The automated, unpiloted planes worked on their own, with no human guidance, no hand on any control.
After 20 minutes, one of the aircraft, carrying a computer that processed images from an onboard camera, zeroed in on the tarp and contacted the second plane, which flew nearby and used its own sensors to examine the colorful object. Then one of the aircraft signaled to an unmanned car on the ground so it could take a final, close-up look.
Target confirmed.
(Excerpt) Read more at washingtonpost.com ...
((wink))
Greeeeeeaaaattt..... < /s>
The plans for this technology are probably already on their way to China.
This is the kind of thinking you get when you inject political correctness into a war. It started with Vietnam, when some politico decided to overrule the generals who should be running the war and said we can no longer bomb Hanoi. Sorry, Bucko, but war is hell on earth and the faster and more intense you make it so on your enemy, the sooner you both can return to a non-war status. Whether it's a Dr Spock type refusing to discipline a child or one of the children calling themselves a politician in DC who is trying to run a war they know nothing about, their actions ultimately make life worse.
Why can’t they work on something usefull like a AI vending machine that can tell when I’m thirsty/hungry...and come find me with a coke and a pack of M&M’s? LOL
2.A robot must obey any orders given to it by human beings, except where such orders would conflict with the First Law.
3.A robot must protect its own existence as long as such protection does not conflict with the First or Second Law.
Some of those surgical-style attacks are too precise to instil the additional fear of collateral damage to the enemy. The more they fear being attacked by us the better.
Ping.
No, it started earlier than Nam.
It started September 18, 1947 when the pc nuclear guilt folks turned the Department of WAR into the National Military Establishment (NME),
in preparation for downgrading to the Department of Defense (DoD,) in 1949.
Stinkin’ Parthian hoodlums. Probably smoked cigarettes and listened to loud music, too. Crassus was a good singer, though. It was said that he had a golden throat.

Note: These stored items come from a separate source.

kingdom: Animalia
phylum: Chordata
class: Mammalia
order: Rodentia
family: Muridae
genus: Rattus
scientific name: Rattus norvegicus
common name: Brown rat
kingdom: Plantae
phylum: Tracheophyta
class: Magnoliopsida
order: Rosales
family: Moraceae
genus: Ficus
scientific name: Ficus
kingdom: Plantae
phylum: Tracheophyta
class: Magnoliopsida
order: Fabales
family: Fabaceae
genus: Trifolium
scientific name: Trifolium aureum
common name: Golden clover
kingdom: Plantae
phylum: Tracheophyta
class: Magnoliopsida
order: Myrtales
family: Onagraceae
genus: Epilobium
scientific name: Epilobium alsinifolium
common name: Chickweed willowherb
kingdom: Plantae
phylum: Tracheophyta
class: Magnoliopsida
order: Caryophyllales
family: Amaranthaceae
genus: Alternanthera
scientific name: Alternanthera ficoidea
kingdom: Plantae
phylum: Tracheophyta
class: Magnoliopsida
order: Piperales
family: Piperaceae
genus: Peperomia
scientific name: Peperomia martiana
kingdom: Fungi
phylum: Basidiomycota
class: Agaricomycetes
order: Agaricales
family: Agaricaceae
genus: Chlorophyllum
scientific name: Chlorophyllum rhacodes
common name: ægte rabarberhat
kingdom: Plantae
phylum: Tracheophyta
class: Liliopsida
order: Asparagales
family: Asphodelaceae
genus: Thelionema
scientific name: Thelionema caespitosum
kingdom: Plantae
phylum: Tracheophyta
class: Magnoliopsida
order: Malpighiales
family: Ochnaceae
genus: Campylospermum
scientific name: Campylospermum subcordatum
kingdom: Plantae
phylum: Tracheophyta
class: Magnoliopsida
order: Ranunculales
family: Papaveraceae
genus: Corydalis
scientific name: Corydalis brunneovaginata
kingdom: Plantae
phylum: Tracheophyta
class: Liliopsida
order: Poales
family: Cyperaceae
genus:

“This is the kind of thinking you get when you inject political correctness into a war. It started with Vietnam, when some politico decided to overrule the generals who should be running the war and said we can no longer bomb Hanoi. Sorry, Bucko, but war is hell on earth and the faster and more intense you make it so on your enemy, the sooner you both can return to a non-war status. Whether it’s a Dr Spock type refusing to discipline a child or one of the children calling themselves a politician in DC who is trying to run a war they know nothing about, their actions ultimately make life worse.”
You are absolutely correct!
You forgot the Zeroth Law: No robot can injure humanity, nor allow humanity to come to harm through its inaction.
Giskard.
Met him once, What a brain.
Note to self. Replace blue tarp covering boat with camo tarp.
This new micro-computer drone stuff may be -- in the right hands, with the right plans --- the remedy: by making weapons more precise in targeting, more discriminating in terms of shielding noncombatants, and more effective in obliterating the most important enemy military assets.
It seems to me that nothing was more indiscriminate that siege-warfare such as practiced against Jericho, Jerusalem, or any one of a thousand other places in the two millennia, say, between 600 BC and 1400 AD --- well before the advent of modern weapons of mass destruction. Starvation is a WMD. The subsequent cholera, typhoid and dysentery upon the weakened populations, are WMD. As are the finale, the coming of the siege engines and the tireless, merciless swords.
Surely it is more morally acceptable to go after identified enemy Mujahiddin armed to kill, than against the combatant's habibi and his baby. Antiseptic drone warfare? The more antiseptic, the better.
“It is well that war is so terrible, else we should grow too fond of it.”
R.E.Lee
That may be, to a person of noble spirit like Marse Robert, but I fear that men of more depraved character are excited by personally shooting and killing, and mutilating bodies afterward. As well, some atrocities are perperated even by normal, decent men in the grip of extended fear, anger, and physical and emotional exhaustion. The less we put our own good men into hellish situations like that, the better. I speak as the mother of a Marine Iraq veteran.